WHAT YOU SHOULD DO: Would you write out every entry exactly, but without the pictures?

++++++

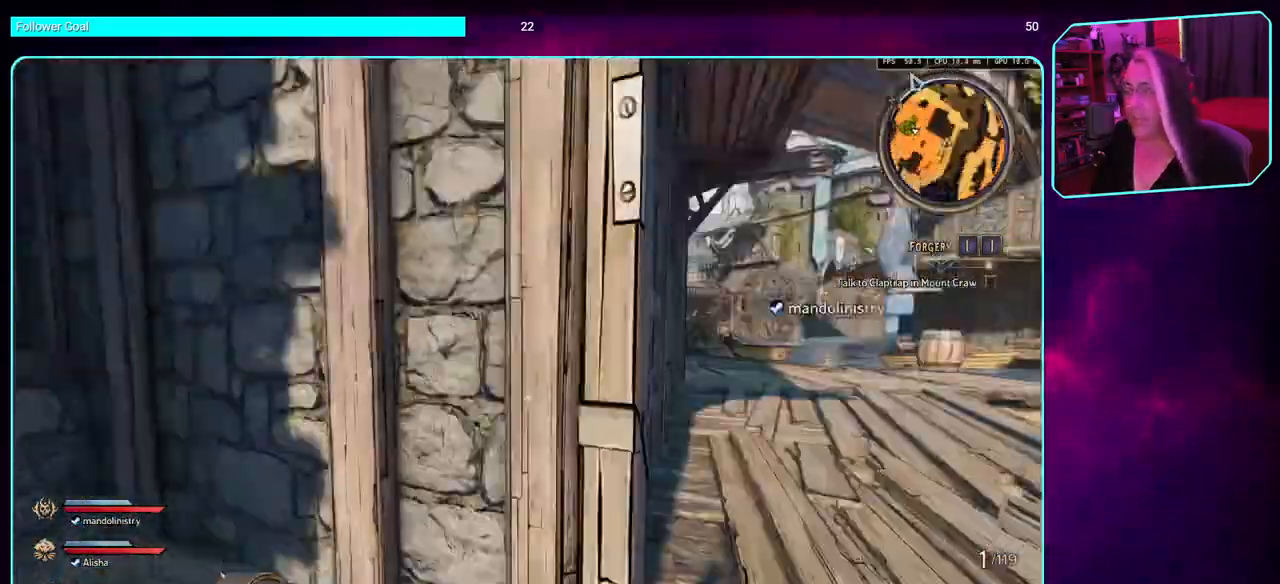
{"keys": ["d", "w"], "mouse": [], "events": []}
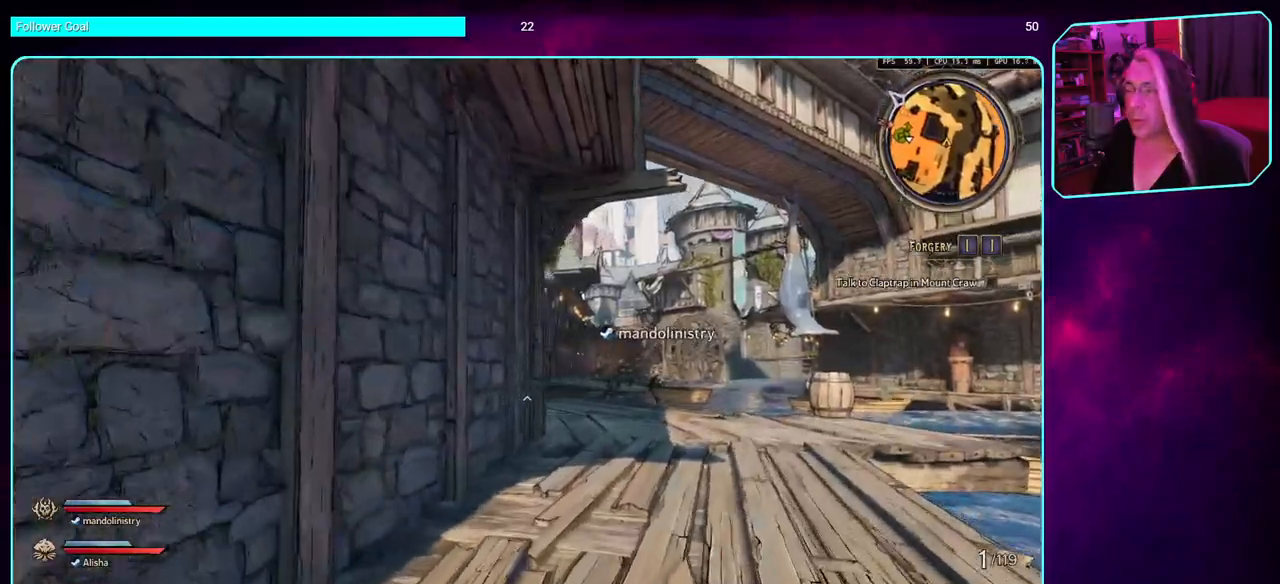
{"keys": ["w"], "mouse": [], "events": [[167, "d", "up"]]}
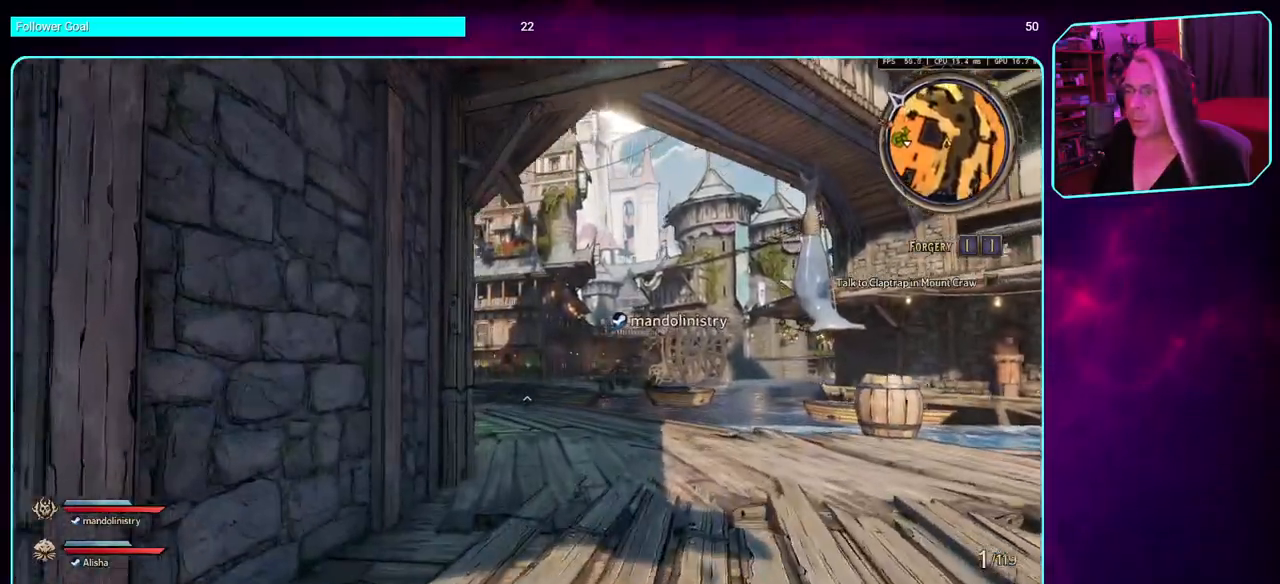
{"keys": ["d", "w"], "mouse": [], "events": [[467, "d", "down"]]}
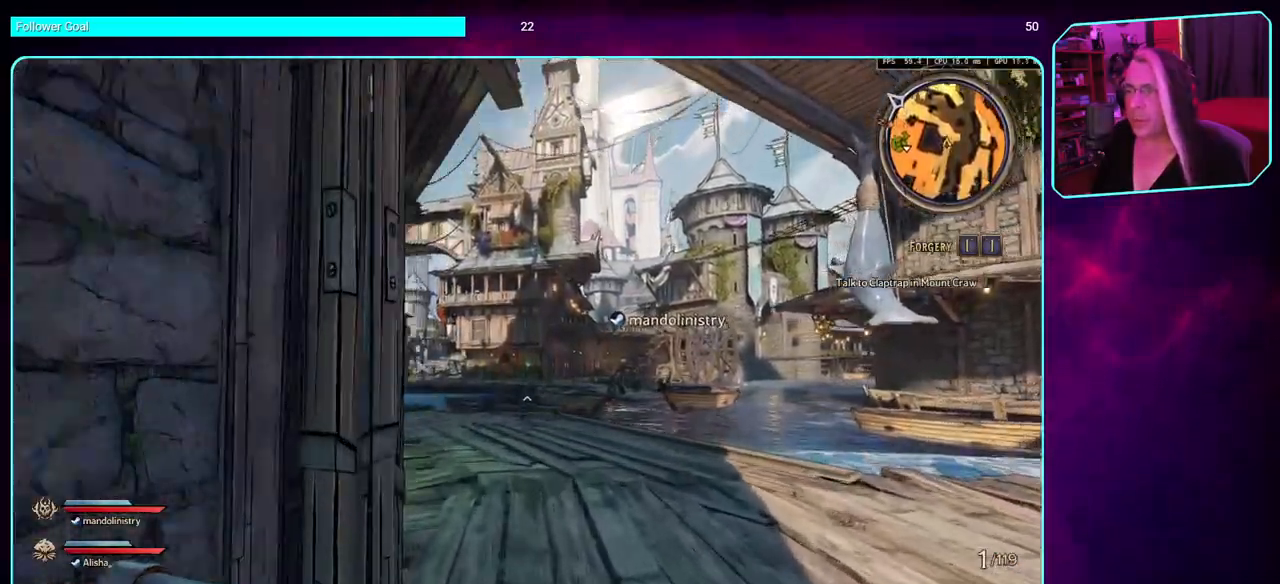
{"keys": ["d", "w"], "mouse": [], "events": []}
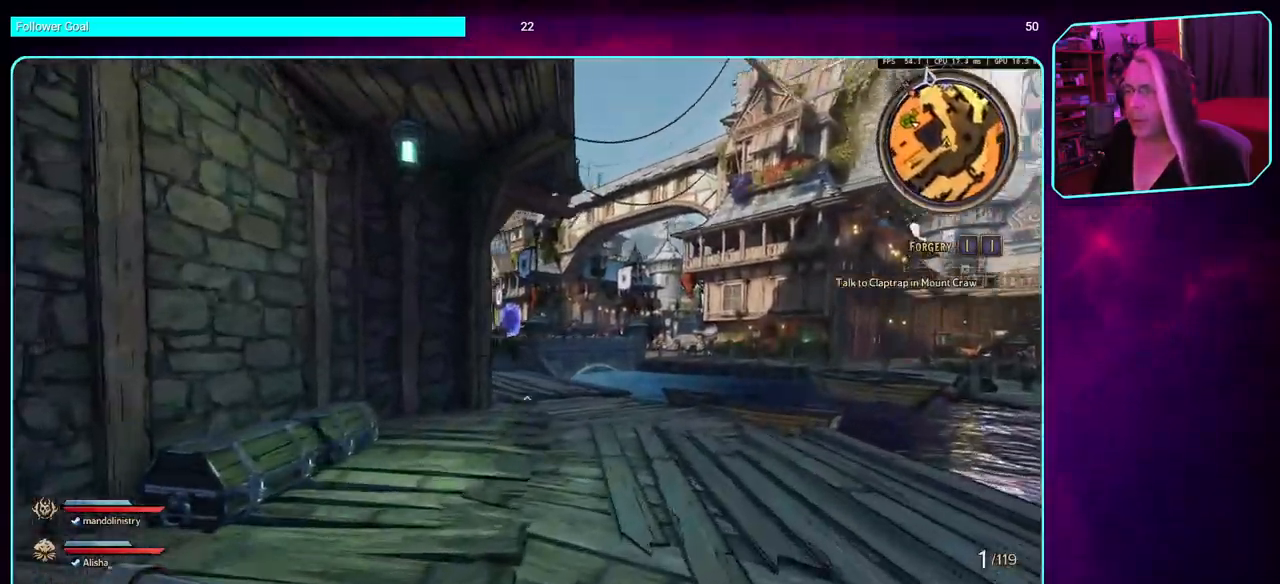
{"keys": ["d", "w"], "mouse": [], "events": []}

++++++

FINISHED EXERCISE:
{"keys": ["d", "w"], "mouse": [], "events": []}
{"keys": ["w"], "mouse": [], "events": [[167, "d", "up"]]}
{"keys": ["d", "w"], "mouse": [], "events": [[467, "d", "down"]]}
{"keys": ["d", "w"], "mouse": [], "events": []}
{"keys": ["d", "w"], "mouse": [], "events": []}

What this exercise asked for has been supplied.